Results: There were 140,333 patients included from 220 hospitals. Standardized mortality ratio varied from a high of 2.6 (mortality, 160% higher than expected) to a low of 0.2 (mortality, 80% lower than expected); 12 hospitals were high SMR outliers, and 28 were low SMR outliers. Standardized mortality was over three times worse in the high SMR outliers compared with the low SMR outliers (1.7 vs. 0.5; p < 0.001). Hospital-, patient-, and operative-level characteristics were equivalent in each outlier group.

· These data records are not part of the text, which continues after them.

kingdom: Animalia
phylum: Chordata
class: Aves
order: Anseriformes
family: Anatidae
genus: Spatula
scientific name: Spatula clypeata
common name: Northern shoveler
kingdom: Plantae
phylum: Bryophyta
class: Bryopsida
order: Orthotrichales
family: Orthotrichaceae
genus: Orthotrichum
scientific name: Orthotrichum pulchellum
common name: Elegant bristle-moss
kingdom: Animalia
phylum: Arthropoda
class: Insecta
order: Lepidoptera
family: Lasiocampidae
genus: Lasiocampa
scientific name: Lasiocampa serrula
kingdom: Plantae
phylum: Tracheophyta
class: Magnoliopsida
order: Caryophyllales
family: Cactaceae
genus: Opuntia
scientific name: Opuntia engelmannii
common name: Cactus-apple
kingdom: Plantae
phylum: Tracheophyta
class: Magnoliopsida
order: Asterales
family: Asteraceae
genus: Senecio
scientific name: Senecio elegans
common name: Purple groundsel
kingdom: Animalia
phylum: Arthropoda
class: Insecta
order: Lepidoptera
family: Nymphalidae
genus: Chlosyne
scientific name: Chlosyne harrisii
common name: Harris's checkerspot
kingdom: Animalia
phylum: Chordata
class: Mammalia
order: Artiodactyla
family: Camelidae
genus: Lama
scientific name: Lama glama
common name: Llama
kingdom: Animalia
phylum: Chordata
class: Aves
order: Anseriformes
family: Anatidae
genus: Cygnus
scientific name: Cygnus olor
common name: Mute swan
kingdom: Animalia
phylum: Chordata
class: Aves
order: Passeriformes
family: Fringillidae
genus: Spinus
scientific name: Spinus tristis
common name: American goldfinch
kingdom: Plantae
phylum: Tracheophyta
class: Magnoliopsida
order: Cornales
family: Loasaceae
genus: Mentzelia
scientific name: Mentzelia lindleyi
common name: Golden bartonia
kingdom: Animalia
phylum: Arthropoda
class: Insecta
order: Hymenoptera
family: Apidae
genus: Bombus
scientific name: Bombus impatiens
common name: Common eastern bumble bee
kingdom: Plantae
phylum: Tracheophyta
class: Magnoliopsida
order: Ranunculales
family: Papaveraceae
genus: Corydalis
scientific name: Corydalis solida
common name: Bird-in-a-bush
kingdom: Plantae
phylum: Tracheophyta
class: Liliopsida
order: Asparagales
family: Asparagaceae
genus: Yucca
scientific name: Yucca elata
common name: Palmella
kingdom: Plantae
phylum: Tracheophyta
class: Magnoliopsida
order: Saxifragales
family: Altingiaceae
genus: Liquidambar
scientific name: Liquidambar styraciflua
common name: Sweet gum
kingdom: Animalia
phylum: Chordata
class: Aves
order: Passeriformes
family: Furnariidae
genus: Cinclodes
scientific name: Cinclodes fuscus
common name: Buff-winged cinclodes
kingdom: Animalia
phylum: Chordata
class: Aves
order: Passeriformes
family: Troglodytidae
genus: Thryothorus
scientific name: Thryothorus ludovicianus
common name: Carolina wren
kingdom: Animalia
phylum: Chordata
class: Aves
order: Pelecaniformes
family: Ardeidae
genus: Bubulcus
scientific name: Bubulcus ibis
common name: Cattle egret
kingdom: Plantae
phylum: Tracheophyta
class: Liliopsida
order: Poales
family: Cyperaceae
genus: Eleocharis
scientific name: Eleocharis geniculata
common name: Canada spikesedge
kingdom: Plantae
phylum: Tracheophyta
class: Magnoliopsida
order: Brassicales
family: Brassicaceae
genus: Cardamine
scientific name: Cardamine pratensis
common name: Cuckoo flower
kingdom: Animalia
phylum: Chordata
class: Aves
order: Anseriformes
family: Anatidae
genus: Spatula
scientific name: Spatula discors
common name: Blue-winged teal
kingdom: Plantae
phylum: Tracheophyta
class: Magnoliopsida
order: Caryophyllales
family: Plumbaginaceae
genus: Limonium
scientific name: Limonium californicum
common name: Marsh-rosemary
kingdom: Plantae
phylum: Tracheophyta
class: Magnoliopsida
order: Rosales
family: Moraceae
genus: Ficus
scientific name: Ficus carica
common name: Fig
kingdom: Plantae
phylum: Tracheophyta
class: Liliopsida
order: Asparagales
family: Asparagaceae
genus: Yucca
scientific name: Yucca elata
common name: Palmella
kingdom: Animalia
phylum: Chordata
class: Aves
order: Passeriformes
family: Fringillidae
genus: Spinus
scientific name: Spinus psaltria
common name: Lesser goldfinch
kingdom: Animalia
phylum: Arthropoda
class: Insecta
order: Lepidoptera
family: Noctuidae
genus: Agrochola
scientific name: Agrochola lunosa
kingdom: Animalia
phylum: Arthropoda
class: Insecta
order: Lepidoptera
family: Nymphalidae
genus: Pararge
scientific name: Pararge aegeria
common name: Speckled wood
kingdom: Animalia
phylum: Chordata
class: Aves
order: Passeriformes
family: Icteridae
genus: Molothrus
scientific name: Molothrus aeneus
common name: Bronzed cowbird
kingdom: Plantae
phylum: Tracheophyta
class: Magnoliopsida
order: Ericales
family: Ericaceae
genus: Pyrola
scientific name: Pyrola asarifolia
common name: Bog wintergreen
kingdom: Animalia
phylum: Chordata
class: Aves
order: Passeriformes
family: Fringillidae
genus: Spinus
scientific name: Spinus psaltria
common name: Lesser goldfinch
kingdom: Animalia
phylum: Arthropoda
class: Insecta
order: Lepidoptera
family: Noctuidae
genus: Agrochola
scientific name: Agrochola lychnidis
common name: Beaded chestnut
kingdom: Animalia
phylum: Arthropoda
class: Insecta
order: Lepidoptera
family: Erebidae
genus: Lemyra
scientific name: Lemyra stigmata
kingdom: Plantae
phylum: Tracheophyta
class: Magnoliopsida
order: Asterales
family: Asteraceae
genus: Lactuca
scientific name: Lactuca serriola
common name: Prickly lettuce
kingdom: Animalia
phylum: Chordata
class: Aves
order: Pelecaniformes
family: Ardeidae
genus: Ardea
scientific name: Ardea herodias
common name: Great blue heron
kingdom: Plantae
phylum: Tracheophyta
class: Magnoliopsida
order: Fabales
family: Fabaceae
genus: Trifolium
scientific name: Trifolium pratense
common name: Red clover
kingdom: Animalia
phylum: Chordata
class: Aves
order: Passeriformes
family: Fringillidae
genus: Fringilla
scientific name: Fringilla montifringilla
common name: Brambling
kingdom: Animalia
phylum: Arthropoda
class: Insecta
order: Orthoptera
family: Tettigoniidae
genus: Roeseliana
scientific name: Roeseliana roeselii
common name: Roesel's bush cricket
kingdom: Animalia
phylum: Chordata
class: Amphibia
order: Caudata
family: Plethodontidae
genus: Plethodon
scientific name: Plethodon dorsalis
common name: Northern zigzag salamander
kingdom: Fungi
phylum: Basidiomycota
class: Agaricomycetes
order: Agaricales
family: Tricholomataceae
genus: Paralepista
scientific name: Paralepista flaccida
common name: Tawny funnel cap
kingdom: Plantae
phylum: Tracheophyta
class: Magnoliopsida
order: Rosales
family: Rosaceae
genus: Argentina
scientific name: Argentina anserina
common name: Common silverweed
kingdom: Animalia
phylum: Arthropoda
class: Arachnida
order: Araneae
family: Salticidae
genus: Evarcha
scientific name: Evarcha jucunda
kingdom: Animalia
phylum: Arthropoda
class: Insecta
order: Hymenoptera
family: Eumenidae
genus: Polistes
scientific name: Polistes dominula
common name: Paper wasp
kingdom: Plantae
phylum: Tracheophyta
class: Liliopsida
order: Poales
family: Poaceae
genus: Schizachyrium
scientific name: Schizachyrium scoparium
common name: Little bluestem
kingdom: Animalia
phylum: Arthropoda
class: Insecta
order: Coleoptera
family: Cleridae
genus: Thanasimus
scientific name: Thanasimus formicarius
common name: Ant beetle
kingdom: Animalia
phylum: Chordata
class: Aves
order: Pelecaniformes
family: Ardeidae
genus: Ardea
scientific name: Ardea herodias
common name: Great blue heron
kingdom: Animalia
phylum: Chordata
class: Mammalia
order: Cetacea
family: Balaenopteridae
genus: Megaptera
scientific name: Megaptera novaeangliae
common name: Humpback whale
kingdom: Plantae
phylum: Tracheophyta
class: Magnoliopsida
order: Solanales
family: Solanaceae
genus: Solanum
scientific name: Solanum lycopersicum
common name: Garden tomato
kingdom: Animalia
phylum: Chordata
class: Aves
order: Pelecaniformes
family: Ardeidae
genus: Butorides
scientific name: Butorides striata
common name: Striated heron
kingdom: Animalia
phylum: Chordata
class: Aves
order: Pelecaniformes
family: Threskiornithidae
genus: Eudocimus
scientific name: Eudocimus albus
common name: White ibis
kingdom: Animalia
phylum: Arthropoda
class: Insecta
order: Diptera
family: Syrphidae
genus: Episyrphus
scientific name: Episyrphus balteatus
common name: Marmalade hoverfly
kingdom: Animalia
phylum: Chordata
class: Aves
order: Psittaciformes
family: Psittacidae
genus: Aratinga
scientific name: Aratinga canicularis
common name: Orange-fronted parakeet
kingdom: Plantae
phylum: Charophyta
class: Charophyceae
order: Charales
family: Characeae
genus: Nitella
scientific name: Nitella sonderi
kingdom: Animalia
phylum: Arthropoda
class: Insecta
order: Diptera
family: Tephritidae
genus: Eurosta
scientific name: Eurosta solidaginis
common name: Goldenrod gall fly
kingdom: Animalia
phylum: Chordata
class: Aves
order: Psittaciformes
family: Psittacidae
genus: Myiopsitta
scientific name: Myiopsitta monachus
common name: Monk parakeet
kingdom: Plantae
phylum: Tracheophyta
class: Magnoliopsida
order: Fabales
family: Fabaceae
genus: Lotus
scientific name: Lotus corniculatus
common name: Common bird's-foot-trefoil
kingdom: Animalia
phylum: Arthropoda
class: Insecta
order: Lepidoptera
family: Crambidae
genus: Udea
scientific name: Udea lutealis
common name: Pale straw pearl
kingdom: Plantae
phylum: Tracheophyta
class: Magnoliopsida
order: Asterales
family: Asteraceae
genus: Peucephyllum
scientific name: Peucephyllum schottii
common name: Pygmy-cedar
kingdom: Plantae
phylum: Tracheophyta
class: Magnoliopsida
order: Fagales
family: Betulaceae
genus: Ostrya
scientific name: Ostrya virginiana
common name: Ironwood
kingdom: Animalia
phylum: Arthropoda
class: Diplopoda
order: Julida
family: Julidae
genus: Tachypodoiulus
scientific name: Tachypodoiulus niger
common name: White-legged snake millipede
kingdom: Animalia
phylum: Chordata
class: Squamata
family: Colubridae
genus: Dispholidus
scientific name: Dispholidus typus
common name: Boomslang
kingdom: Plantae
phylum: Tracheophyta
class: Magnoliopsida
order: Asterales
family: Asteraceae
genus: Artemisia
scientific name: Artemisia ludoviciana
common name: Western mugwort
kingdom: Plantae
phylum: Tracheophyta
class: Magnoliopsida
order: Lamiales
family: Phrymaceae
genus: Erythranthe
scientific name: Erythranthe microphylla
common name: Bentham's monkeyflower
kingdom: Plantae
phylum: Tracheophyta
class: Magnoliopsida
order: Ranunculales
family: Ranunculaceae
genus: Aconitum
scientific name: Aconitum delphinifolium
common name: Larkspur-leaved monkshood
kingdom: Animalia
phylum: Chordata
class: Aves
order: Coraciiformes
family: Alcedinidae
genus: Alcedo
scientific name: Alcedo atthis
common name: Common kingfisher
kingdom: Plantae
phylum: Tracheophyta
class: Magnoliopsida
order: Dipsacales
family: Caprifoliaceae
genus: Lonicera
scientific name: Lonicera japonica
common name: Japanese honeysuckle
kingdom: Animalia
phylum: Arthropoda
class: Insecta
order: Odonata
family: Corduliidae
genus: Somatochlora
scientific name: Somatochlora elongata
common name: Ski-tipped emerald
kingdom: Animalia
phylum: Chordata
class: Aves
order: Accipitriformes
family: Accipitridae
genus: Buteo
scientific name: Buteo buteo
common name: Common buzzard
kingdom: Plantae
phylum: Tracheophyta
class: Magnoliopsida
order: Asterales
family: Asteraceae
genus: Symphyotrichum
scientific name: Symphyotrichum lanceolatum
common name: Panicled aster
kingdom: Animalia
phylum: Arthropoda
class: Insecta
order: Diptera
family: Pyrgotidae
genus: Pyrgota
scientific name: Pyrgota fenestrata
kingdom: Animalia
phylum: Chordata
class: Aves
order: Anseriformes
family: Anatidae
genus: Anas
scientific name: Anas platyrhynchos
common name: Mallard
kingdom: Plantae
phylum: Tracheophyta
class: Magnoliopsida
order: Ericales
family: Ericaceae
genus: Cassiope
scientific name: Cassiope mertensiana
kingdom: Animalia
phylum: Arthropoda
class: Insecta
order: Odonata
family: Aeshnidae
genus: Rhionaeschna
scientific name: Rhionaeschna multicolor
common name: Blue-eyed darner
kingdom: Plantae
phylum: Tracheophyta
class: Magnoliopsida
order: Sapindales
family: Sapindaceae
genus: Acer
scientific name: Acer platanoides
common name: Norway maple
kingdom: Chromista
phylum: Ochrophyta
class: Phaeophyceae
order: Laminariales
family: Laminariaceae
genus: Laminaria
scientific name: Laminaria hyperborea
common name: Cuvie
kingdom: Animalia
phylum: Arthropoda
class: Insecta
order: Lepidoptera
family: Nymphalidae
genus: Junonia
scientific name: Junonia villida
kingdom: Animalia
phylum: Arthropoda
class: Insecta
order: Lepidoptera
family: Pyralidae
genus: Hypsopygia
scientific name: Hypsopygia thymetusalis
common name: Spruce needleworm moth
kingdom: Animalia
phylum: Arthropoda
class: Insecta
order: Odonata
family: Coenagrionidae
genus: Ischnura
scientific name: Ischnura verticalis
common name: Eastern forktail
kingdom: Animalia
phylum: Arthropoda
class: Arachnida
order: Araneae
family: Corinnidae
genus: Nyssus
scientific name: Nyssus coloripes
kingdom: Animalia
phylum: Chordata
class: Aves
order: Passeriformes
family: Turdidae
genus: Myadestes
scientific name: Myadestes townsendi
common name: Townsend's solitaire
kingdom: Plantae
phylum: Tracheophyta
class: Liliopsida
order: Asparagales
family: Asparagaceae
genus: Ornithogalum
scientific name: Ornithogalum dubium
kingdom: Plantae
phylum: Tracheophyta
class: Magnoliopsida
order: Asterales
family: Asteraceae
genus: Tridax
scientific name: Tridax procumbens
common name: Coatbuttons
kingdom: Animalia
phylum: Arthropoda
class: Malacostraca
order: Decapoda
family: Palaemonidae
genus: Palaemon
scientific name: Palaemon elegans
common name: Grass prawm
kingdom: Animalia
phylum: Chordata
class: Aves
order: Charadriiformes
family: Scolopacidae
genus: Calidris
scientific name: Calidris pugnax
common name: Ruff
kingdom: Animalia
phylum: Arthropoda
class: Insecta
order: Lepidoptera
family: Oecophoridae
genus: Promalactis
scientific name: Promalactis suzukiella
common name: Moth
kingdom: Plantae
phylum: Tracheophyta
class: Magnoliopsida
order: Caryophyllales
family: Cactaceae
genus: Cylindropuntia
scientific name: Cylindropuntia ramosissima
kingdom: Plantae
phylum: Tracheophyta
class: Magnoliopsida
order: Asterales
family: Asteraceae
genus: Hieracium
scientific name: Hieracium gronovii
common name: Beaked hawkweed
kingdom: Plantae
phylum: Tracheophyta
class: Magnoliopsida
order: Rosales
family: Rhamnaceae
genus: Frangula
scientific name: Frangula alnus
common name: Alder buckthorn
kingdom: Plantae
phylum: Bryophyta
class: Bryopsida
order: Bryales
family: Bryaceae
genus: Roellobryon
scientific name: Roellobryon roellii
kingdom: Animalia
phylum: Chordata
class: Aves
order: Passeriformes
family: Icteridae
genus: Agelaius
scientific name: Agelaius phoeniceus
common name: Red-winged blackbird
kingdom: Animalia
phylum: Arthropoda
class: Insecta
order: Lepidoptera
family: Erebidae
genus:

Conclusion: There exists significant hospital variation in standardized mortality after EGS operations. High SMR outliers have significant excess mortality, while low SMR outliers have superior EGS survival. Common hospital-level characteristics do not explain the wide gap between underperforming and overperforming outlier institutions. These findings suggest that SMR can help guide assessment of EGS performance across hospitals; further research is essential to identify and define the hospital processes of care which translate into optimal EGS outcomes.

Level Of Evidence: Epidemiologic Study, level III.